Comparison of approaches for mobile document image analysis using server supported smartphones

Ozarslan S., EREN P. E.

Conference on Digital Photography X, San-Francisco, Costa Rica, 3 - 05 February 2014, vol.9023 identifier identifier

  • Publication Type: Conference Paper / Full Text
  • Volume: 9023
  • Doi Number: 10.1117/12.2040687
  • City: San-Francisco
  • Country: Costa Rica
  • Middle East Technical University Affiliated: Yes


With the recent advances in mobile technologies, new capabilities are emerging, such as mobile document image analysis. However, mobile phones are still less powerful than servers, and they have some resource limitations. One approach to overcome these limitations is performing resource-intensive processes of the application on remote servers. In mobile document image analysis, the most resource consuming process is the Optical Character Recognition (OCR) process, which is used to extract text in mobile phone captured images. In this study, our goal is to compare the in-phone and the remote server processing approaches for mobile document image analysis in order to explore their trade-offs. For the in-phone approach, all processes required for mobile document image analysis run on the mobile phone.
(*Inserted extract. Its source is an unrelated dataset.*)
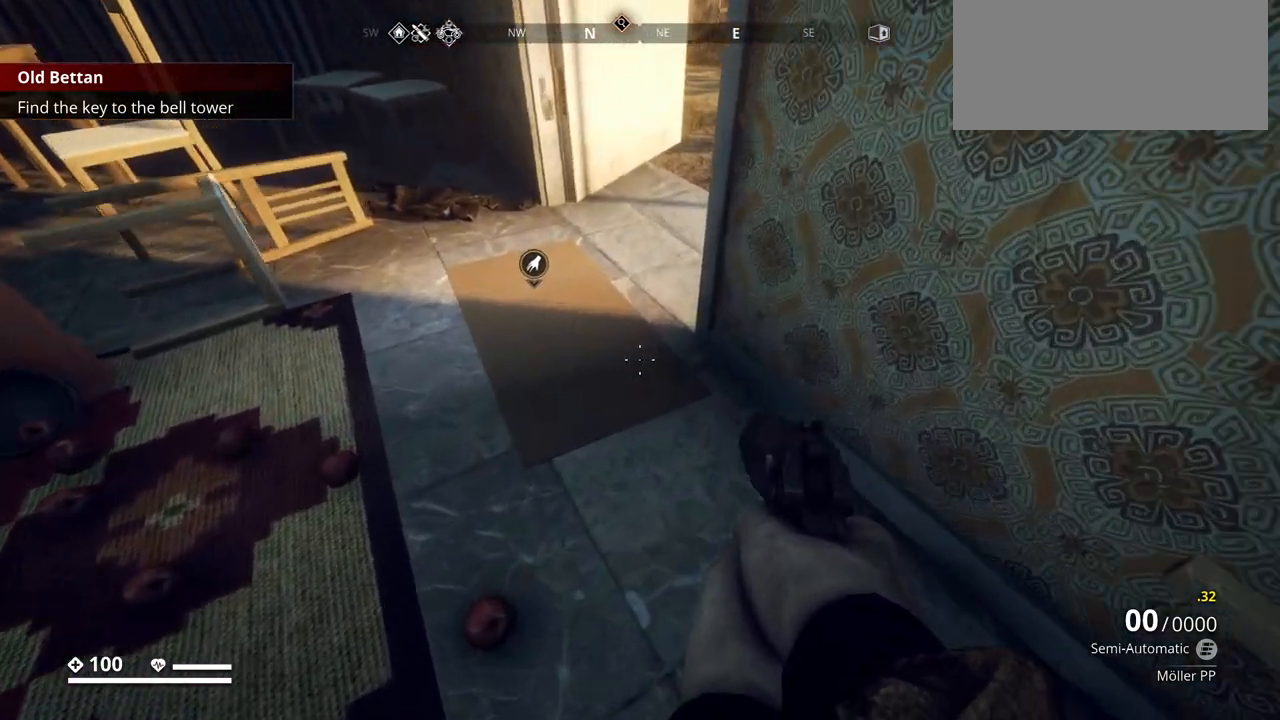
{"keys": ["ctrl_l", "w"], "events": [[283, "w", "down"]]}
On the other hand, in the remote-server approach, core OCR process runs on the remote server and other processes run on the mobile phone. Results of the experiments show that the remote server approach is considerably faster than the in-phone approach in terms of OCR time, but adds extra delays such as network delay. Since compression and downscaling of images significantly reduce file sizes and extra delays, the remote server approach overall outperforms the in-phone approach in terms of selected speed and correct recognition metrics, if the gain in OCR time compensates for the extra delays. According to the results of the experiments, using the most preferable settings, the remote server approach performs better than the in-phone approach in terms of speed and acceptable correct recognition metrics.